ERIC Number: ED346742
Record Type: RIE
Publication Date: 1987
Do Dictionaries Help Students Write?
Examples are given of real lexical errors made by learner writers, and consideration is given to the way in which three learners' dictionaries could deal with the lexical items that were misused. The dictionaries were the "Oxford Advanced Learner's Dictionary," the "Longman Dictionary of Contemporary English," and the "Chambers Universal Learners' Dictionary." The question examined is what happens when a student consults a dictionary when uncertain about a choice of word or to understand why a word choice was marked wrong. It is noted that a major feature of learners' dictionaries is that they include grammatical and phonetic information to help learners produce language, but the lexical-semantic information in dictionaries provides little help in terms of language production or context. Three types of lexical errors related to context are discussed: errors of register, collocational errors, and errors of meaning.

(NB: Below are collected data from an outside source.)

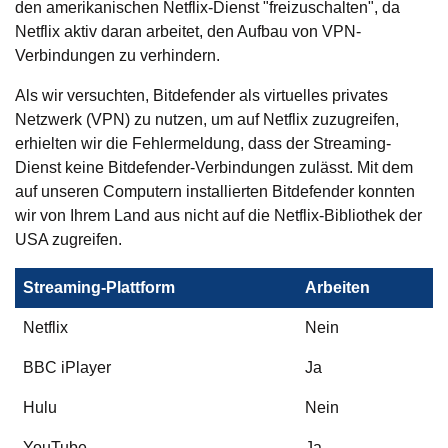
den amerikanischen Netflix-Dienst "freizuschalten", da
Netflix aktiv daran arbeitet, den Aufbau von VPN-
Verbindungen zu verhindern.
Als wir versuchten, Bitdefender als virtuelles privates
Netzwerk (VPN) zu nutzen, um auf Netflix zuzugreifen,
erhielten wir die Fehlermeldung, dass der Streaming-
Dienst keine Bitdefender-Verbindungen zulässt. Mit dem
auf unseren Computern installierten Bitdefender konnten
wir von Ihrem Land aus nicht auf die Netflix-Bibliothek der
USA zugreifen.
Streaming-Plattform
Arbeiten
Netflix
Nein
BBC iPlayer
Ja
Hulu
Nein
YouTube
Ja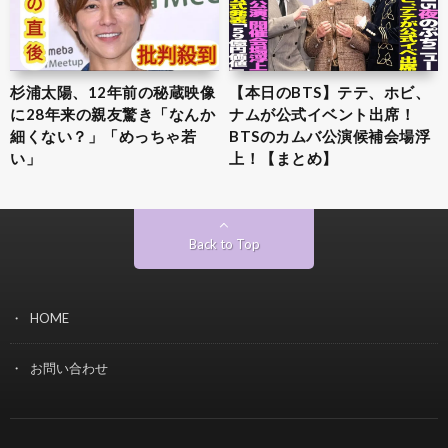
杉浦太陽、12年前の秘蔵映像
【本日のBTS】テテ、ホビ、
に28年来の親友驚き「なんか
ナムが公式イベント出席！
細くない？」「めっちゃ若
BTSのカムバ公演候補会場浮
い」
上！【まとめ】
Back to Top
HOME
お問い合わせ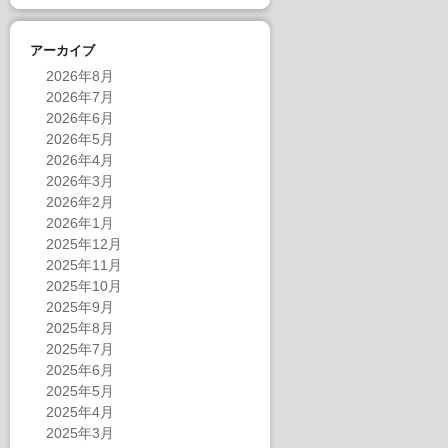
アーカイブ
2026年8月
2026年7月
2026年6月
2026年5月
2026年4月
2026年3月
2026年2月
2026年1月
2025年12月
2025年11月
2025年10月
2025年9月
2025年8月
2025年7月
2025年6月
2025年5月
2025年4月
2025年3月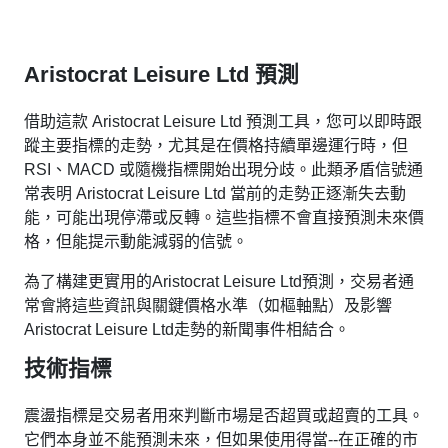
Aristocrat Leisure Ltd 預測
借助這款 Aristocrat Leisure Ltd 預測工具，您可以即時跟
蹤主要指標的走勢，尤其是在價格持續單邊運行時，但
RSI、MACD 或隨機指標開始出現分歧。此類矛盾信號通
常表明 Aristocrat Leisure Ltd 當前的走勢正逐漸失去動
能，可能出現停滯或反轉。這些指標不會直接預測未來價
格，但能提示動能減弱的信號。
為了構建更實用的Aristocrat Leisure Ltd預測，交易者通
常會將這些資訊與關鍵價格水準（如樞軸點）及影響
Aristocrat Leisure Ltd走勢的新聞事件相結合。
技術指標
震盪指標是交易者用來判斷市場是否超買或超賣的工具。
它們本身並不能預測未來，但如果使用得當--在正確的市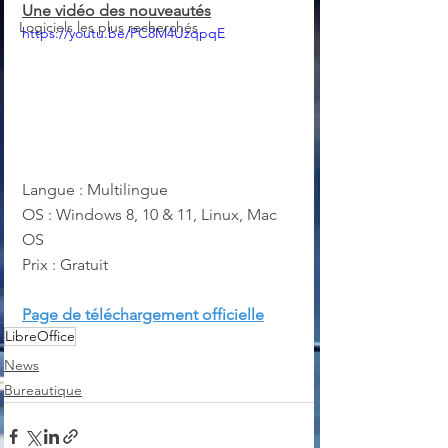
Une vidéo des nouveautés
Logiciels les plus recherchés
https://youtu.be/PC8M4UzqpqE
Langue : Multilingue
OS : Windows 8, 10 & 11, Linux, Mac 
OS
Prix : Gratuit
Page de téléchargement officielle
LibreOffice
News
Bureautique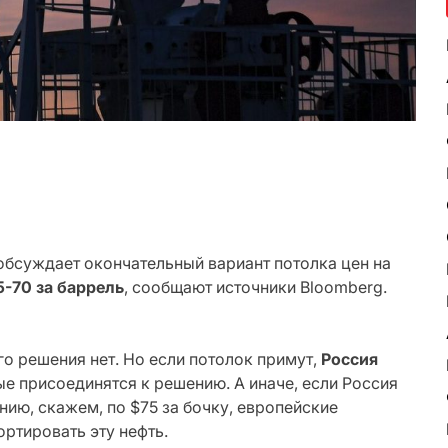
обсуждает окончательный вариант потолка цен на
5-70 за баррель
, сообщают источники Bloomberg.
о решения нет. Но если потолок примут,
Россия
ые присоединятся к решению. А иначе, если Россия
ию, скажем, по $75 за бочку, европейские
ортировать эту нефть.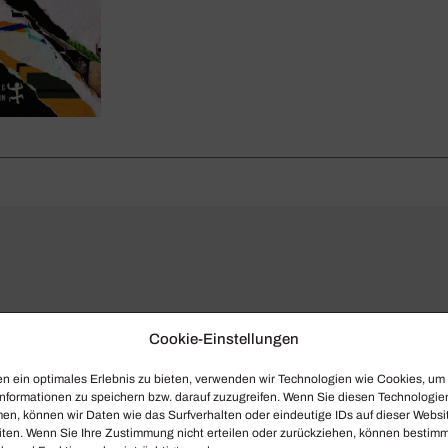
Cookie-Einstellungen
n ein optimales Erlebnis zu bieten, verwenden wir Technologien wie Cookies, um
nformationen zu speichern bzw. darauf zuzugreifen. Wenn Sie diesen Technologie
en, können wir Daten wie das Surfverhalten oder eindeutige IDs auf dieser Websi
iten. Wenn Sie Ihre Zustimmung nicht erteilen oder zurückziehen, können bestim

It is concluded that dictionaries tend to be judged by the number of types of headwords listed and the ease with which the definitions can be understood; however, the three dictionaries examined are shown to seriously mislead the student even in the choice of comparatively common words. Suggestions are offered to guide dictionary makers in their compilation of any new production-oriented dictionary. Contains 7 references. (LB)
Publication Type: Speeches/Meeting Papers; Opinion Papers
Education Level: N/A
Authoring Institution: N/A
Note: In: Written Language: British Studies in Applied Linguistics 2. Papers from the Annual Meeting of the British Association for Applied Linguistics (Reading, England, September 1986); see FL 020 460.